**The task**. Search the records below for the word "Trakya", then return every line where it appears.

**Task input**.
- - - -

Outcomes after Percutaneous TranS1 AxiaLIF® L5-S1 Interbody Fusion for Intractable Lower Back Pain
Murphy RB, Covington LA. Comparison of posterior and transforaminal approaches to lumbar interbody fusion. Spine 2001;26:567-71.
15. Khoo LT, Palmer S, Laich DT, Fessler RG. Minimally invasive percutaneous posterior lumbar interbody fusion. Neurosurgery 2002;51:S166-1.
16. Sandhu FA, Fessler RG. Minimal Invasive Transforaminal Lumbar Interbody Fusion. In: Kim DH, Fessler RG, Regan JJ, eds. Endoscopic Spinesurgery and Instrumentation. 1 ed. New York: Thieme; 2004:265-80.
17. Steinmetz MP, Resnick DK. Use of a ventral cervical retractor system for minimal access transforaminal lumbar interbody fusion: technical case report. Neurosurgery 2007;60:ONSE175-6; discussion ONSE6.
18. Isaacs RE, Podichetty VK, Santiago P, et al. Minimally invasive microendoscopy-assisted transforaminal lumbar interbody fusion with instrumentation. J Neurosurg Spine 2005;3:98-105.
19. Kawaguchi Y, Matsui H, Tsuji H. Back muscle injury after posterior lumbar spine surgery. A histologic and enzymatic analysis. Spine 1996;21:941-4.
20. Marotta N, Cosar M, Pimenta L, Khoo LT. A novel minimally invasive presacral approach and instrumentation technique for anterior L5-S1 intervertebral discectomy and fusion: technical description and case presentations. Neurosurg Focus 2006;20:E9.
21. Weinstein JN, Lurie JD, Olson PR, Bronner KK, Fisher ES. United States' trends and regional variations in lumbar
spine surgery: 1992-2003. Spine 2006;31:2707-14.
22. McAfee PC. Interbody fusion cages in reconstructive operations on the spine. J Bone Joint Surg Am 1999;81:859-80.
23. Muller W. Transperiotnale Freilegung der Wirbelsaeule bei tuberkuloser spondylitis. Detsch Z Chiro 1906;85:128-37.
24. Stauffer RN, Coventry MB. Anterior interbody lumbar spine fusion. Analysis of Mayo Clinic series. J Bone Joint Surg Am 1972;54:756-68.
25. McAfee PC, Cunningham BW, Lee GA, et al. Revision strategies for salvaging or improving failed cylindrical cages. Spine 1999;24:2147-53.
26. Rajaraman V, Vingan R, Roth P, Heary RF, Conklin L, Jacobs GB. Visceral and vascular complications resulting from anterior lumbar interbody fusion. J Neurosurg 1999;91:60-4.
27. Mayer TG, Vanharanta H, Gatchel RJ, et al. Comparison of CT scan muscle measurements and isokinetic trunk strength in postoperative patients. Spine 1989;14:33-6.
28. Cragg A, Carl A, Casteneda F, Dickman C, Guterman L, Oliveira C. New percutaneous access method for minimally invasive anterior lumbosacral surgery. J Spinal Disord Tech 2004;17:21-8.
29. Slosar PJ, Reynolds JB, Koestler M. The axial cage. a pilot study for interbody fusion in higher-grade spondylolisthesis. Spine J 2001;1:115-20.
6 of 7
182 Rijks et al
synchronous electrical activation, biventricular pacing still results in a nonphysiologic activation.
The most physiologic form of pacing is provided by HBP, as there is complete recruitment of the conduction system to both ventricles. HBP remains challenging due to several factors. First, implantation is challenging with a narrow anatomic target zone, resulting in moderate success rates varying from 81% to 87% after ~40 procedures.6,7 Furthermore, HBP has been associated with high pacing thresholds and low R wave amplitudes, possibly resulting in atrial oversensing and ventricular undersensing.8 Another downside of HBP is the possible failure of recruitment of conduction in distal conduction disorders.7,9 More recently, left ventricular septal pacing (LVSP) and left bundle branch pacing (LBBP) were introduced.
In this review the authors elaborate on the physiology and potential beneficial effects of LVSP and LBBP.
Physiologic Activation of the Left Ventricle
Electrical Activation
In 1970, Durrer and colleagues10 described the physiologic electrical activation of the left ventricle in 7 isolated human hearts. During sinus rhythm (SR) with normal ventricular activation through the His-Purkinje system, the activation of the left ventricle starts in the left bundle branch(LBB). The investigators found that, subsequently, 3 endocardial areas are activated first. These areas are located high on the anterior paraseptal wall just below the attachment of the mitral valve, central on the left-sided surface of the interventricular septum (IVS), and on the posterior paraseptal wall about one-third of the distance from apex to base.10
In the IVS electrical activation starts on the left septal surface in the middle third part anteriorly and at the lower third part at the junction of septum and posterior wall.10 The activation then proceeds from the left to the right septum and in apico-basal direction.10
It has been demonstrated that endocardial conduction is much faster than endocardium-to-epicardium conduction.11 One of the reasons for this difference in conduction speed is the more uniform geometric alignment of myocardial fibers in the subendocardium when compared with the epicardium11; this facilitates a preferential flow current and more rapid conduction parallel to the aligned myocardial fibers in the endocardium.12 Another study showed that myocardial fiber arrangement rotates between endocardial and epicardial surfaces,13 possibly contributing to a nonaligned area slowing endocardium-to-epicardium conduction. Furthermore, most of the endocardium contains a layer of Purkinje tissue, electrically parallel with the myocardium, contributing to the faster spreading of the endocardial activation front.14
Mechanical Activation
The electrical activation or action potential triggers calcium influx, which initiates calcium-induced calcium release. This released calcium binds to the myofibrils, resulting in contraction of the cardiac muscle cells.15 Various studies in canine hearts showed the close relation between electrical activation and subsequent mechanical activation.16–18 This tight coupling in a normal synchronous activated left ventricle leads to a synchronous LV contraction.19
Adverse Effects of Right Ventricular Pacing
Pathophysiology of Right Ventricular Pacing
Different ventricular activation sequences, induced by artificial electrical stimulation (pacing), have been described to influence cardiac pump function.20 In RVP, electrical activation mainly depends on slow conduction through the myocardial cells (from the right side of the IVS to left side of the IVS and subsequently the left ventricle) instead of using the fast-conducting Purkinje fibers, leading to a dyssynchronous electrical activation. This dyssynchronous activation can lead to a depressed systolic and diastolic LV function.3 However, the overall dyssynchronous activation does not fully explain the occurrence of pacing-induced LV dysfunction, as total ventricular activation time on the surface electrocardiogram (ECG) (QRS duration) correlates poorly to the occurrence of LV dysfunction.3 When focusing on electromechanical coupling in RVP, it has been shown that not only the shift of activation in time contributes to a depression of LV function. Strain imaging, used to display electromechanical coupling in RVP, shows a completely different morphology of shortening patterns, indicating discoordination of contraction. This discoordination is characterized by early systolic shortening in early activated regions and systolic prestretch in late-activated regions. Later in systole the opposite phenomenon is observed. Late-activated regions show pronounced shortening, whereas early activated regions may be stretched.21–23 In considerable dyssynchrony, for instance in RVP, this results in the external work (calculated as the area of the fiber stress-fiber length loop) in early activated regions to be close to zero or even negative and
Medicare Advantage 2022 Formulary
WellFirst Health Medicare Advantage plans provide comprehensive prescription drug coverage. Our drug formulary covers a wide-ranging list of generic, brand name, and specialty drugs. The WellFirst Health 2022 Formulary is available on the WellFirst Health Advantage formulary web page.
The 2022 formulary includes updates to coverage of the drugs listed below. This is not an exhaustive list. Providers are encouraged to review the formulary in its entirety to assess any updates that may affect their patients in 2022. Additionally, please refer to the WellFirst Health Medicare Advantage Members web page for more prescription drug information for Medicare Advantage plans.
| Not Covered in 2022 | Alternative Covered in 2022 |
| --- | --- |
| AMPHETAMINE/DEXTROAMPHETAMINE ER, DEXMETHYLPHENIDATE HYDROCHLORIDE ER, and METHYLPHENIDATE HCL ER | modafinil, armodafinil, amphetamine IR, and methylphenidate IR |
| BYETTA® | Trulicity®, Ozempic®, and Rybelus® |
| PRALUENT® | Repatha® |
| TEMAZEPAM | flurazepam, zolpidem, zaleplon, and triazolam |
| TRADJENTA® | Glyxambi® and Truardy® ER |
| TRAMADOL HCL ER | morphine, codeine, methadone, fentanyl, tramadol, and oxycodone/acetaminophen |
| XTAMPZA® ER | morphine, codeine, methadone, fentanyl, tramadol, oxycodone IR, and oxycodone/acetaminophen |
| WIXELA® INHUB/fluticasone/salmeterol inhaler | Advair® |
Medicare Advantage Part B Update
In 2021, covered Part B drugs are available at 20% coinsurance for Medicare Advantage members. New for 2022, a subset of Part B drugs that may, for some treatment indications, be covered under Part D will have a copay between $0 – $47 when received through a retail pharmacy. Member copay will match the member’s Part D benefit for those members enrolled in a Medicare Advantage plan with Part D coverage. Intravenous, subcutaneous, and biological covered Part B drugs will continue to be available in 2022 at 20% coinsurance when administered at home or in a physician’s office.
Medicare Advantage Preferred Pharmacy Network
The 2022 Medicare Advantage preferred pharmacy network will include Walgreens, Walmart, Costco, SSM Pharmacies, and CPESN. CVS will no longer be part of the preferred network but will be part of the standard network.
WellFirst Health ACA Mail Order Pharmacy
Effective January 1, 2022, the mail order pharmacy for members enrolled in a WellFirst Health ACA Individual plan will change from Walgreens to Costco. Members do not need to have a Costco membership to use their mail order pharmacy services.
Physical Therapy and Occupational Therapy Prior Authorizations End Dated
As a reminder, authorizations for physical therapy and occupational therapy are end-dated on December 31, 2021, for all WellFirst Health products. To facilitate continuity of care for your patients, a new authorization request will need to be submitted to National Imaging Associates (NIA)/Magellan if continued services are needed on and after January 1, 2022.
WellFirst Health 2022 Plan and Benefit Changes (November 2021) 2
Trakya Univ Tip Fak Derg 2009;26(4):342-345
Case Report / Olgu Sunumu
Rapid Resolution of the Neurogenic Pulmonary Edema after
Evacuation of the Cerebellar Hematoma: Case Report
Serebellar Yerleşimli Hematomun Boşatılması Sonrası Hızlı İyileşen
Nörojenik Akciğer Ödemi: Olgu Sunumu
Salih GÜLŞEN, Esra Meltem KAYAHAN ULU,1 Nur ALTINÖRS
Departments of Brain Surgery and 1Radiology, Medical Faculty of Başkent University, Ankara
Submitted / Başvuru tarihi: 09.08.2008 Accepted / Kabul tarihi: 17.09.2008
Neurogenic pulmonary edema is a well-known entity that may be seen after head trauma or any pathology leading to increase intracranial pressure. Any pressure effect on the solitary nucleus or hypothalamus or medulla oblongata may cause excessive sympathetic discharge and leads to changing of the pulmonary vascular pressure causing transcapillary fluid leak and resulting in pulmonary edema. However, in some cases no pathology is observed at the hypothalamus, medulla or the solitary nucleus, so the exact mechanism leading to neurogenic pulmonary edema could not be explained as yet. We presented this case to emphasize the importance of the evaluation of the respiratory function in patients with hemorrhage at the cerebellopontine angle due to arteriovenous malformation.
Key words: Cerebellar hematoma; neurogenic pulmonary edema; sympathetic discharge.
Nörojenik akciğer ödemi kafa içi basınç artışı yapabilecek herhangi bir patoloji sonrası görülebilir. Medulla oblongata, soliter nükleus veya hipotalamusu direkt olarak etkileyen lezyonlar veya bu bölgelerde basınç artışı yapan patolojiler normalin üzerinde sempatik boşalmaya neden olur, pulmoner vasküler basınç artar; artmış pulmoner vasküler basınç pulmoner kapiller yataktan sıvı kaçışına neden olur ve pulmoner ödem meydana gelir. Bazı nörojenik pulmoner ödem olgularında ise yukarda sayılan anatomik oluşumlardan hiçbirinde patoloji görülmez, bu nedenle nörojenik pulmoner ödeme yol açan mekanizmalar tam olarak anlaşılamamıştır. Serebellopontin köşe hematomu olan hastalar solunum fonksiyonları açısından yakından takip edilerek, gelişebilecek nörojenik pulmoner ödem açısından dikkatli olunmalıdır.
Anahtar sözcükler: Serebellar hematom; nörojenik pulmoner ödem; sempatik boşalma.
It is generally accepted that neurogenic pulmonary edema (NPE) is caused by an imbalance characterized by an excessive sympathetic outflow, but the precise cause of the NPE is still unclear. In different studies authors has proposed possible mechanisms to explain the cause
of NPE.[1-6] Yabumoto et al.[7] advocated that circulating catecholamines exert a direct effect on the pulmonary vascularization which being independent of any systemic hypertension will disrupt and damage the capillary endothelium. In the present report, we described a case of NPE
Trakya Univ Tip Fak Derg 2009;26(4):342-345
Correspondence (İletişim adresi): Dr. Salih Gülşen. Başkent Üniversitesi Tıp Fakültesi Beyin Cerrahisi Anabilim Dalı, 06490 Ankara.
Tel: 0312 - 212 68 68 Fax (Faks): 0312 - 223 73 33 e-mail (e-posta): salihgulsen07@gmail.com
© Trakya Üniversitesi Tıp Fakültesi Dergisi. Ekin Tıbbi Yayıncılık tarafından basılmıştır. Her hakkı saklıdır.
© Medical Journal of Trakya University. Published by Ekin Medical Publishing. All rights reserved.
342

- - - -

**Solution to this task**.
Trakya Univ Tip Fak Derg 2009;26(4):342-345
Trakya Univ Tip Fak Derg 2009;26(4):342-345
© Trakya Üniversitesi Tıp Fakültesi Dergisi. Ekin Tıbbi Yayıncılık tarafından basılmıştır. Her hakkı saklıdır.
© Medical Journal of Trakya University. Published by Ekin Medical Publishing. All rights reserved.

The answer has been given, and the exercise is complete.